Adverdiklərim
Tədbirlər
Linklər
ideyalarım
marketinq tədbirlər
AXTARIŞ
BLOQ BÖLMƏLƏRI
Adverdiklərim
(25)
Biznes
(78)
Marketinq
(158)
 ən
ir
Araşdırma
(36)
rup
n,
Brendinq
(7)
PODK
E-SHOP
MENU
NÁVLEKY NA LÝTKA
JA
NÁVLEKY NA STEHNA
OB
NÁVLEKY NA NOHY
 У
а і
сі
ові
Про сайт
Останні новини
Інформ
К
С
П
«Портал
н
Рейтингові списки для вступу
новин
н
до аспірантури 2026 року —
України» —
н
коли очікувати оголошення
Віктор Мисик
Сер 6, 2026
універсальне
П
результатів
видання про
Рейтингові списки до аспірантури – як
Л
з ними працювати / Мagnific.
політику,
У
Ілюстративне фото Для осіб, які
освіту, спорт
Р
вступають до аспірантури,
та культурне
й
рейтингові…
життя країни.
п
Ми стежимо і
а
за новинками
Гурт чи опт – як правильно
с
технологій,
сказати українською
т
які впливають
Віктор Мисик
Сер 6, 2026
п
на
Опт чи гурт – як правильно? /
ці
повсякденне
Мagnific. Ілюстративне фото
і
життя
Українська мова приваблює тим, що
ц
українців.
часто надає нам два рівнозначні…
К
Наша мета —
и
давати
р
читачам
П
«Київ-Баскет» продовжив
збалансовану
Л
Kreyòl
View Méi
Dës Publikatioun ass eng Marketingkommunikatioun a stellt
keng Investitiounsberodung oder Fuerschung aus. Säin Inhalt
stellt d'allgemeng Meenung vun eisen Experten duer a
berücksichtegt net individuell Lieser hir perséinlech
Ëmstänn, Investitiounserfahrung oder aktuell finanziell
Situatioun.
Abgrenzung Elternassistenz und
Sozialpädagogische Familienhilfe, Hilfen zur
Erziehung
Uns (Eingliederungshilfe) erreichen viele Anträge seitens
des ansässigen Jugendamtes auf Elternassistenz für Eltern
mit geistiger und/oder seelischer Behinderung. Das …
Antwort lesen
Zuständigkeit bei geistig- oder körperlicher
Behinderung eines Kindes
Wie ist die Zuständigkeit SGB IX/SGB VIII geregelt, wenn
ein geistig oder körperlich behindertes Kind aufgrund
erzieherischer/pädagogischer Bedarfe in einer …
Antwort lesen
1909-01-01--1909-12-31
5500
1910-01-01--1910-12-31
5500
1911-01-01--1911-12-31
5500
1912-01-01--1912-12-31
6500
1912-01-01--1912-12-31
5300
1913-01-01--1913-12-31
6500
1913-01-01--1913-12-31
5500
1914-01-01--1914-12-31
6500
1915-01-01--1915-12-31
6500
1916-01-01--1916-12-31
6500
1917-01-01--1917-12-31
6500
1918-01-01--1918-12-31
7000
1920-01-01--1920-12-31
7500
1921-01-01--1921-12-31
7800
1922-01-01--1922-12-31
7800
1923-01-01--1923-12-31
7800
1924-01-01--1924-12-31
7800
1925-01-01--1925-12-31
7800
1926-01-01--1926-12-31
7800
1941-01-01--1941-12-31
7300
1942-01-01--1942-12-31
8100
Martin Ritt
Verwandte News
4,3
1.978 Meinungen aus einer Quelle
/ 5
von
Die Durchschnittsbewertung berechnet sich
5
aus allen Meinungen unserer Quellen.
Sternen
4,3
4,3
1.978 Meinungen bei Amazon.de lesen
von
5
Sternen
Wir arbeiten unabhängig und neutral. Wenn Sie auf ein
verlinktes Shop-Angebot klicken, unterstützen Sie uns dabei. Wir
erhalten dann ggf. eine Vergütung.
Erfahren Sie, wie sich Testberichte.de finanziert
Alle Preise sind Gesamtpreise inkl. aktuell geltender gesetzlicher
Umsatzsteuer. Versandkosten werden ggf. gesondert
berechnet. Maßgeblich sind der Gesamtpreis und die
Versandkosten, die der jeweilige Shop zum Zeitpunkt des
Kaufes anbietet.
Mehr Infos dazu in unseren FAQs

WORK TASK> Starting with the first record, copy everything through the final one exactly.

EXPECTED ANSWER>
Adverdiklərim
Tədbirlər
Linklər
ideyalarım
marketinq tədbirlər
AXTARIŞ
BLOQ BÖLMƏLƏRI
Adverdiklərim
(25)
Biznes
(78)
Marketinq
(158)
 ən
ir
Araşdırma
(36)
rup
n,
Brendinq
(7)
PODK
E-SHOP
MENU
NÁVLEKY NA LÝTKA
JA
NÁVLEKY NA STEHNA
OB
NÁVLEKY NA NOHY
 У
а і
сі
ові
Про сайт
Останні новини
Інформ
К
С
П
«Портал
н
Рейтингові списки для вступу
новин
н
до аспірантури 2026 року —
України» —
н
коли очікувати оголошення
Віктор Мисик
Сер 6, 2026
універсальне
П
результатів
видання про
Рейтингові списки до аспірантури – як
Л
з ними працювати / Мagnific.
політику,
У
Ілюстративне фото Для осіб, які
освіту, спорт
Р
вступають до аспірантури,
та культурне
й
рейтингові…
життя країни.
п
Ми стежимо і
а
за новинками
Гурт чи опт – як правильно
с
технологій,
сказати українською
т
які впливають
Віктор Мисик
Сер 6, 2026
п
на
Опт чи гурт – як правильно? /
ці
повсякденне
Мagnific. Ілюстративне фото
і
життя
Українська мова приваблює тим, що
ц
українців.
часто надає нам два рівнозначні…
К
Наша мета —
и
давати
р
читачам
П
«Київ-Баскет» продовжив
збалансовану
Л
Kreyòl
View Méi
Dës Publikatioun ass eng Marketingkommunikatioun a stellt
keng Investitiounsberodung oder Fuerschung aus. Säin Inhalt
stellt d'allgemeng Meenung vun eisen Experten duer a
berücksichtegt net individuell Lieser hir perséinlech
Ëmstänn, Investitiounserfahrung oder aktuell finanziell
Situatioun.
Abgrenzung Elternassistenz und
Sozialpädagogische Familienhilfe, Hilfen zur
Erziehung
Uns (Eingliederungshilfe) erreichen viele Anträge seitens
des ansässigen Jugendamtes auf Elternassistenz für Eltern
mit geistiger und/oder seelischer Behinderung. Das …
Antwort lesen
Zuständigkeit bei geistig- oder körperlicher
Behinderung eines Kindes
Wie ist die Zuständigkeit SGB IX/SGB VIII geregelt, wenn
ein geistig oder körperlich behindertes Kind aufgrund
erzieherischer/pädagogischer Bedarfe in einer …
Antwort lesen
1909-01-01--1909-12-31
5500
1910-01-01--1910-12-31
5500
1911-01-01--1911-12-31
5500
1912-01-01--1912-12-31
6500
1912-01-01--1912-12-31
5300
1913-01-01--1913-12-31
6500
1913-01-01--1913-12-31
5500
1914-01-01--1914-12-31
6500
1915-01-01--1915-12-31
6500
1916-01-01--1916-12-31
6500
1917-01-01--1917-12-31
6500
1918-01-01--1918-12-31
7000
1920-01-01--1920-12-31
7500
1921-01-01--1921-12-31
7800
1922-01-01--1922-12-31
7800
1923-01-01--1923-12-31
7800
1924-01-01--1924-12-31
7800
1925-01-01--1925-12-31
7800
1926-01-01--1926-12-31
7800
1941-01-01--1941-12-31
7300
1942-01-01--1942-12-31
8100
Martin Ritt
Verwandte News
4,3
1.978 Meinungen aus einer Quelle
/ 5
von
Die Durchschnittsbewertung berechnet sich
5
aus allen Meinungen unserer Quellen.
Sternen
4,3
4,3
1.978 Meinungen bei Amazon.de lesen
von
5
Sternen
Wir arbeiten unabhängig und neutral. Wenn Sie auf ein
verlinktes Shop-Angebot klicken, unterstützen Sie uns dabei. Wir
erhalten dann ggf. eine Vergütung.
Erfahren Sie, wie sich Testberichte.de finanziert
Alle Preise sind Gesamtpreise inkl. aktuell geltender gesetzlicher
Umsatzsteuer. Versandkosten werden ggf. gesondert
berechnet. Maßgeblich sind der Gesamtpreis und die
Versandkosten, die der jeweilige Shop zum Zeitpunkt des
Kaufes anbietet.
Mehr Infos dazu in unseren FAQs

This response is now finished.